California, United States of America


The following excerpt is from JSM Tuscany, LLC v. Superior Court of L.A. Cnty., 11 Cal. Daily Op. Serv. 3837, 123 Cal.Rptr.3d 429, 193 Cal.App.4th 1222, 2011 Daily Journal D.A.R. 4585 (Cal. App. 2011):

Thus, for example, in County of Contra Costa v. Kaiser Foundation Health Plan, Inc. (1996) 47 Cal.App.4th 237, 54 Cal.Rptr.2d 628, the court considered the situation in which a plaintiff, who had been hit by a car, sued her health insurer for medical malpractice as well as other defendants allegedly liable for the accident. The co-defendants brought claims for equitable indemnity against the insurer, who moved to compel arbitration of the plaintiff's action and the co-defendants' cross-actions. While the plaintiff's action against the insurer was clearly arbitrable, as the insurance contract contained an arbitration clause, the co-defendants' cross-actions were not.
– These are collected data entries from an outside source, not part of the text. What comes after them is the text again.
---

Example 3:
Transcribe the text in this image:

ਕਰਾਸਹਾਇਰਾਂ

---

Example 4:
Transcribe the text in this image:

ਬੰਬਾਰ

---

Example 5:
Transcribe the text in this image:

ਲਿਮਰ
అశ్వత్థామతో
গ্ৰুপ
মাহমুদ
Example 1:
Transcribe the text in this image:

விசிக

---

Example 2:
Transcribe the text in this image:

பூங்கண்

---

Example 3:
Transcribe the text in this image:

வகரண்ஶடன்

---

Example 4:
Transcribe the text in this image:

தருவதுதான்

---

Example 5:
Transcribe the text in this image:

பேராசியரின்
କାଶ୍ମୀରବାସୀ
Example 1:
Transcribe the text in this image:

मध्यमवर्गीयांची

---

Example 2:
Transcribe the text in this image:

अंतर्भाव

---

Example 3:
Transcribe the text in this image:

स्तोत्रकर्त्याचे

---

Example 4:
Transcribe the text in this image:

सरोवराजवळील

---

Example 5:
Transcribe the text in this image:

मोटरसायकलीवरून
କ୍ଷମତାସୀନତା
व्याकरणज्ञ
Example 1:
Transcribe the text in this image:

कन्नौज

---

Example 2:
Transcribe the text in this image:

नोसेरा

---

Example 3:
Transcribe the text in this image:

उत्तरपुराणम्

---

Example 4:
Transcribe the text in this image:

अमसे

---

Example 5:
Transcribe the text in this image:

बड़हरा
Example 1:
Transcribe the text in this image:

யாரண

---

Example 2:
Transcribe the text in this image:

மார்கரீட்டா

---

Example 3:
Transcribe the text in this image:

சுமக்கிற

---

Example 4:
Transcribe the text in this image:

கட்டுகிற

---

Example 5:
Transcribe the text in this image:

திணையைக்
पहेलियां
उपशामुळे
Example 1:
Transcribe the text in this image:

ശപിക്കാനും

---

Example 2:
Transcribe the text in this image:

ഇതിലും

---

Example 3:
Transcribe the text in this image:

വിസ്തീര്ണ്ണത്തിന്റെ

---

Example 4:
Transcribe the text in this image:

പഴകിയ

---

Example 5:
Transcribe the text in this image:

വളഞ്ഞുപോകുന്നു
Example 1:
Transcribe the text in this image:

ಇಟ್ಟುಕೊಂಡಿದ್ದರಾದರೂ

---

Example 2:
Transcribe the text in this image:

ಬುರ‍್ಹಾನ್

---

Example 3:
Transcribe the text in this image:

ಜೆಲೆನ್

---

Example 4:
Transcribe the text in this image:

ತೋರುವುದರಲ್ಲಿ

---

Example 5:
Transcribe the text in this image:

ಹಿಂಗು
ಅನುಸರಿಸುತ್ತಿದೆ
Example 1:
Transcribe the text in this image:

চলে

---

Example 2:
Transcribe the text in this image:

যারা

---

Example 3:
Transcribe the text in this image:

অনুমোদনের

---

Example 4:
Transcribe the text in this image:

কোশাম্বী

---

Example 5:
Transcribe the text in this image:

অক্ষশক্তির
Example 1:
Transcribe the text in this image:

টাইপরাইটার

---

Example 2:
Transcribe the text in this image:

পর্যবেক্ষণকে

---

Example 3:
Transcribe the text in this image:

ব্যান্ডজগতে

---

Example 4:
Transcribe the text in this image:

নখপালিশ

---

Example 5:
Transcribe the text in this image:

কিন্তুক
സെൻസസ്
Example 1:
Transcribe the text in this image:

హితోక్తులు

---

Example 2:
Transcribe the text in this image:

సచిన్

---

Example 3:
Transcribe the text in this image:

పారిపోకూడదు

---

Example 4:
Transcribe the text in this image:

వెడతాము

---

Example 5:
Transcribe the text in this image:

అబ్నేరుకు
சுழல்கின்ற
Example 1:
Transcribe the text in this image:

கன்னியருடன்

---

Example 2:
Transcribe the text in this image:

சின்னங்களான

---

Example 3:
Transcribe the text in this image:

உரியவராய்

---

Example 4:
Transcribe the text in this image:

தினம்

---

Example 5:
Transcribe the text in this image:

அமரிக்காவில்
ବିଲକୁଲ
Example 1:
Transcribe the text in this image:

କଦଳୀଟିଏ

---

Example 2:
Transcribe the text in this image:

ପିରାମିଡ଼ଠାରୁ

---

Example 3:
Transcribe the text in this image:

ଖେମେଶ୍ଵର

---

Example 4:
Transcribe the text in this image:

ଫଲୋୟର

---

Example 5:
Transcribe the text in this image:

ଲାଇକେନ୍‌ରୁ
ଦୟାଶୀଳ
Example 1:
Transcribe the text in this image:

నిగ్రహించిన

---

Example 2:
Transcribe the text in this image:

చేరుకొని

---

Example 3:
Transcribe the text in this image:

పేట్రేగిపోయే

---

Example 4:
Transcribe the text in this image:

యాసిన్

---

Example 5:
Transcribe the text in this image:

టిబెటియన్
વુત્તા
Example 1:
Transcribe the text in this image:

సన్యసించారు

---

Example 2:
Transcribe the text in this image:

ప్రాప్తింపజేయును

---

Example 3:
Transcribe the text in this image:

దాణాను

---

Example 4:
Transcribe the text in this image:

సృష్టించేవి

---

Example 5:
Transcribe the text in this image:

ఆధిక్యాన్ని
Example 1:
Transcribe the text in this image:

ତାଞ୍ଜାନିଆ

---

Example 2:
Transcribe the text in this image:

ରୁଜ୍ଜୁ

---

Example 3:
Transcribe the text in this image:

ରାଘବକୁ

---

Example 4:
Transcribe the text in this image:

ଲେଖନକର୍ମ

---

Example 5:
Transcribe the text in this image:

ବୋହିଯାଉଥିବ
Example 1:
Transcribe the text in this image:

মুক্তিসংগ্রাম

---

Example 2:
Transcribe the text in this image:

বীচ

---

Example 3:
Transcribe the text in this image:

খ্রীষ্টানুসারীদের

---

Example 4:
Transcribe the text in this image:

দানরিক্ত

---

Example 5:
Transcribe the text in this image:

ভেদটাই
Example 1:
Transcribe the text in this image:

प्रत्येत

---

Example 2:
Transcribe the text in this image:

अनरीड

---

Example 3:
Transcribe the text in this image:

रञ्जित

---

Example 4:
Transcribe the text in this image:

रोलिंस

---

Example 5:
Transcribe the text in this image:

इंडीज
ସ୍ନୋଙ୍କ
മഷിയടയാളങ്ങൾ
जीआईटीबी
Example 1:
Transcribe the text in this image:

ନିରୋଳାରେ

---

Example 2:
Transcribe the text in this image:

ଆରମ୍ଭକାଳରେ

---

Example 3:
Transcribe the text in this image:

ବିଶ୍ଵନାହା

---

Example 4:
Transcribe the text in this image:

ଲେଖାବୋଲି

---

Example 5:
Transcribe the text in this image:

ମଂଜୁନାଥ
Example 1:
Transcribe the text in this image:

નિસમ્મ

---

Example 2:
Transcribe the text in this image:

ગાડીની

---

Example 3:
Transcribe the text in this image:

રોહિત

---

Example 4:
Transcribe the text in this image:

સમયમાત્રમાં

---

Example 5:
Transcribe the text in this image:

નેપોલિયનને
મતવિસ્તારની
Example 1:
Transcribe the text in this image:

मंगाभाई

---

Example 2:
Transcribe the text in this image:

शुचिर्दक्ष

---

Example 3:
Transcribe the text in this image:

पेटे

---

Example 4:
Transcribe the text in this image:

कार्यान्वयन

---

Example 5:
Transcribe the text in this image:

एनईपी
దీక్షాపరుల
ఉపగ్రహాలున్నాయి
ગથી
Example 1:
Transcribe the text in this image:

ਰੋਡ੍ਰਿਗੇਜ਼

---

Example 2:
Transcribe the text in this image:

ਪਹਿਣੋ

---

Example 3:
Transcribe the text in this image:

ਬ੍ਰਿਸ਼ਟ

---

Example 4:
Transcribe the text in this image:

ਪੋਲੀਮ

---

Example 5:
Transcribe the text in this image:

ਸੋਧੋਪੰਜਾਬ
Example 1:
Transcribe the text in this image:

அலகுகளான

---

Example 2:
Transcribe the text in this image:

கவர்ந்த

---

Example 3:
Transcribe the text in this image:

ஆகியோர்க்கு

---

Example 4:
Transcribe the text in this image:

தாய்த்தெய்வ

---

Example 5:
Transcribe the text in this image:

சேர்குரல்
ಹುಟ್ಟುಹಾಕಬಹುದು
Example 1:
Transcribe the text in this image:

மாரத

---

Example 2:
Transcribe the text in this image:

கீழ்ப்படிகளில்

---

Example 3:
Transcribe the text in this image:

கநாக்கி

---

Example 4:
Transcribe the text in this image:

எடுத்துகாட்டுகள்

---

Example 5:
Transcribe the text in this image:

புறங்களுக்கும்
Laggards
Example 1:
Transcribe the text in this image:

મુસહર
The court concluded that the co-defendants could not be compelled to arbitrate because there was no preexisting relationship between the co-defendants and the insured plaintiff which would have enabled the insured plaintiff to bind them when she agreed to the arbitration clause. ( Id. at p. 243, 54 Cal.Rptr.2d 628.) Yet, the same result could have been reached on the theory that the co-defendants' cross-actions against the health insurer were not based on the contract between the insurer and the plaintiff.